• _Exercise instructions_: Look through the material below and return every line that contains "down".

BEGIN Data for processing

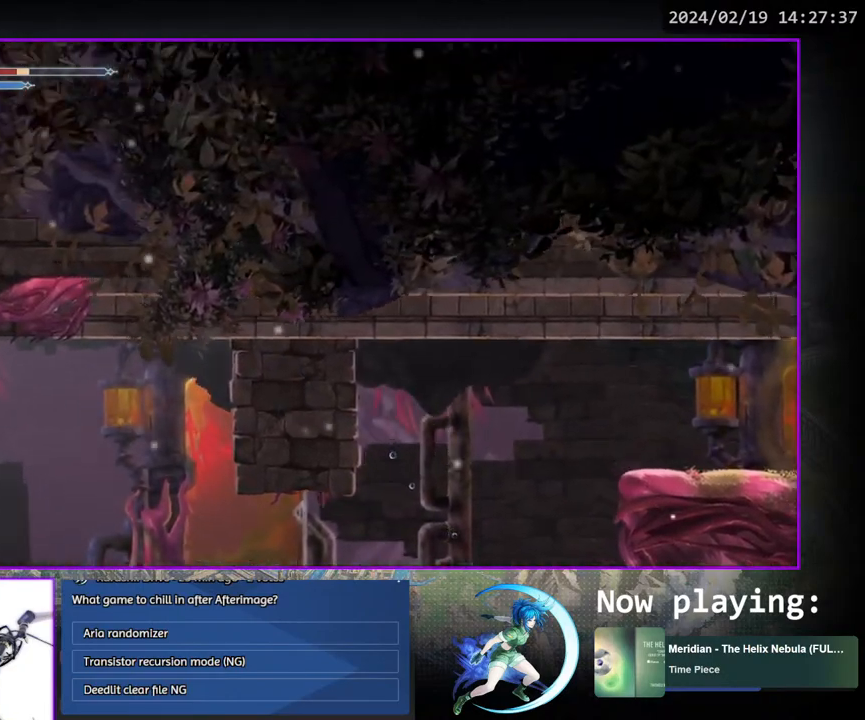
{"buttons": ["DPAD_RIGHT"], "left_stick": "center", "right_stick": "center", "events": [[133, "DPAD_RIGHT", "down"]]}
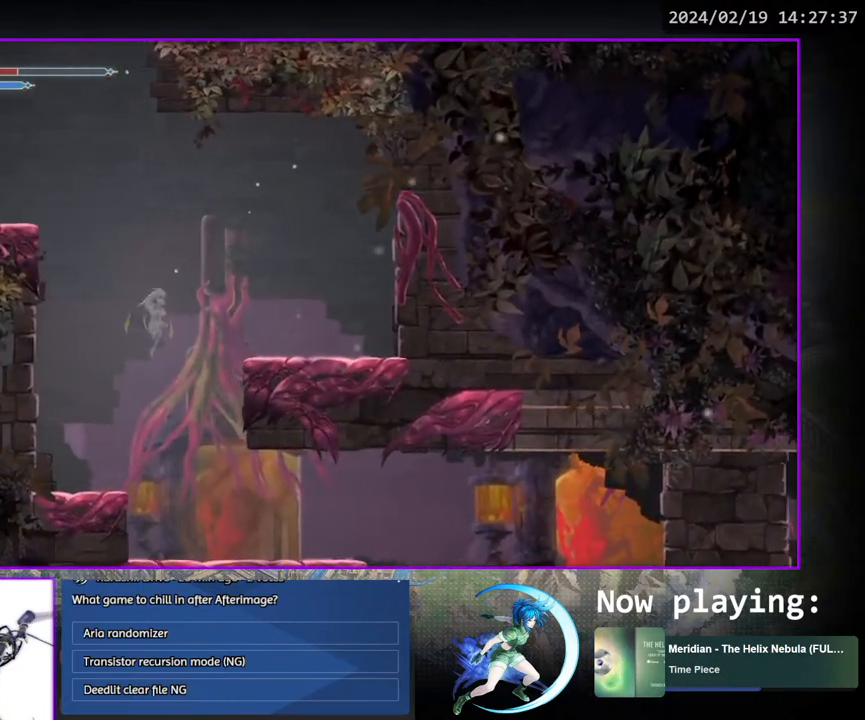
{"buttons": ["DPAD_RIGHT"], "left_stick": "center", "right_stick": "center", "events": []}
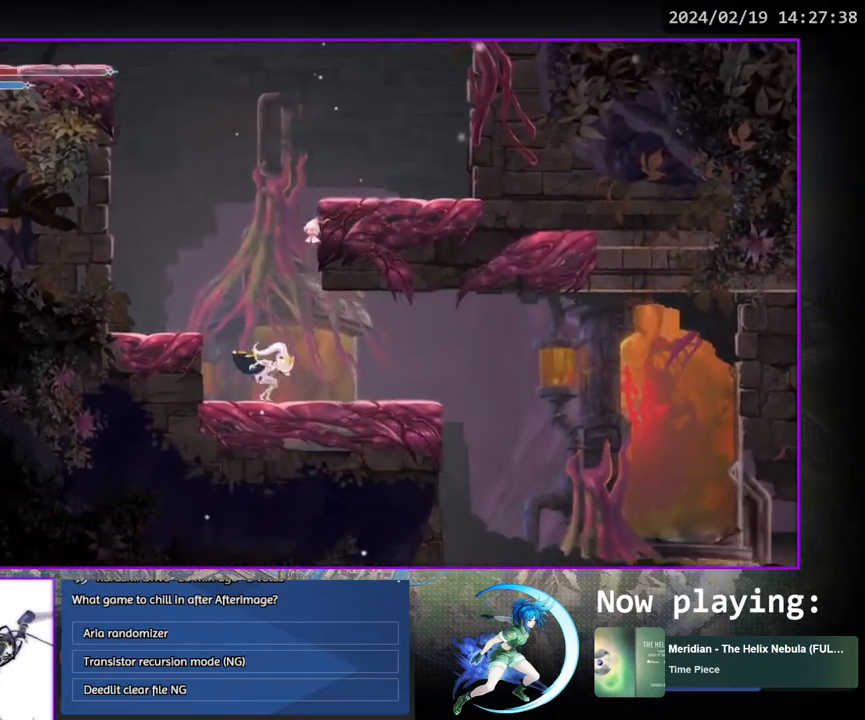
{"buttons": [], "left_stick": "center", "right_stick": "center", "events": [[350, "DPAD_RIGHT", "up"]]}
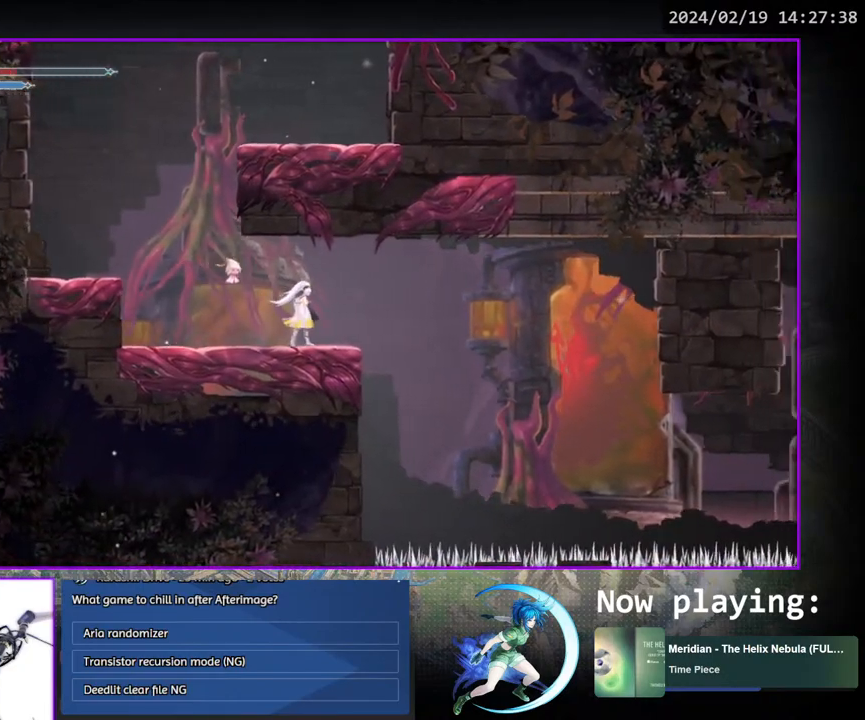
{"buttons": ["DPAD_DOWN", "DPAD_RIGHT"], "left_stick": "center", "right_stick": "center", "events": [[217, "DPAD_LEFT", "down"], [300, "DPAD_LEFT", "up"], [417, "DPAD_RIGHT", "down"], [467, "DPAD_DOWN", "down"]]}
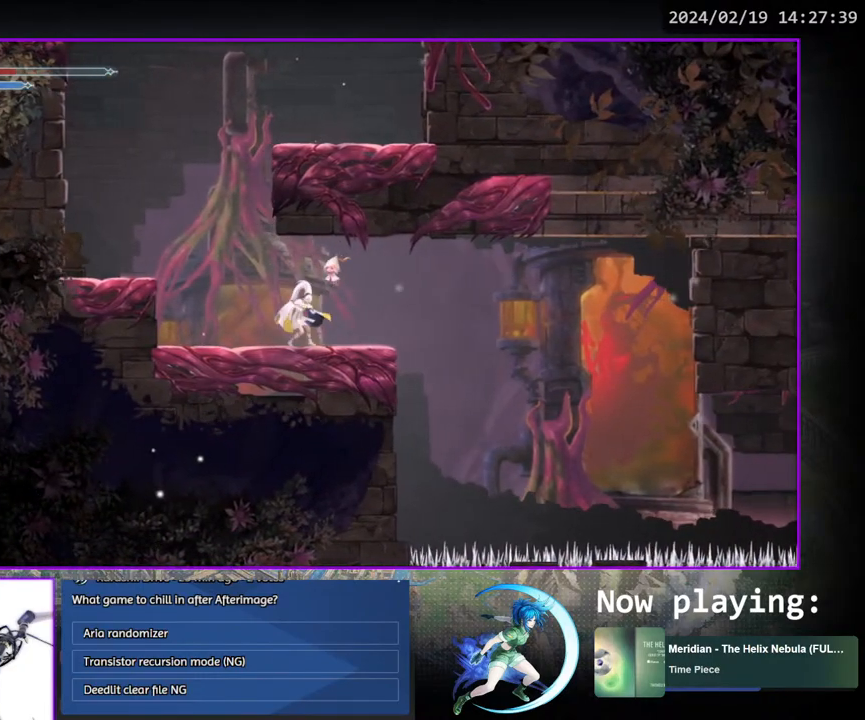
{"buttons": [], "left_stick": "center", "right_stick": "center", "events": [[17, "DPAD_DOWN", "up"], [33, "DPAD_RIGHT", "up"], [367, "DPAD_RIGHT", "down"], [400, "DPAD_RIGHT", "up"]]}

END Data for processing

• _Response to the exercise_:
{"buttons": ["DPAD_RIGHT"], "left_stick": "center", "right_stick": "center", "events": [[133, "DPAD_RIGHT", "down"]]}
{"buttons": ["DPAD_DOWN", "DPAD_RIGHT"], "left_stick": "center", "right_stick": "center", "events": [[217, "DPAD_LEFT", "down"], [300, "DPAD_LEFT", "up"], [417, "DPAD_RIGHT", "down"], [467, "DPAD_DOWN", "down"]]}
{"buttons": [], "left_stick": "center", "right_stick": "center", "events": [[17, "DPAD_DOWN", "up"], [33, "DPAD_RIGHT", "up"], [367, "DPAD_RIGHT", "down"], [400, "DPAD_RIGHT", "up"]]}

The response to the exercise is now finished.